THE TASK: Your output should contain every record, unchanged.

LISTED ENTRIES:

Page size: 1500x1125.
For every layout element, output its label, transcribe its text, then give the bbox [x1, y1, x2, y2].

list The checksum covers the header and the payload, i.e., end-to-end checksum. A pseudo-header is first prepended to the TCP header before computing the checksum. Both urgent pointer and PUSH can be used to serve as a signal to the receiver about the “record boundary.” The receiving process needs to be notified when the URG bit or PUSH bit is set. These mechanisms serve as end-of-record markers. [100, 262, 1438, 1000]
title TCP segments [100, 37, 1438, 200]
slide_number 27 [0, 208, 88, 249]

EXPECTED OUTPUT:
Page size: 1500x1125.
For every layout element, output its label, transcribe its text, then give the bbox [x1, y1, x2, y2].

list The checksum covers the header and the payload, i.e., end-to-end checksum. A pseudo-header is first prepended to the TCP header before computing the checksum. Both urgent pointer and PUSH can be used to serve as a signal to the receiver about the “record boundary.” The receiving process needs to be notified when the URG bit or PUSH bit is set. These mechanisms serve as end-of-record markers. [100, 262, 1438, 1000]
title TCP segments [100, 37, 1438, 200]
slide_number 27 [0, 208, 88, 249]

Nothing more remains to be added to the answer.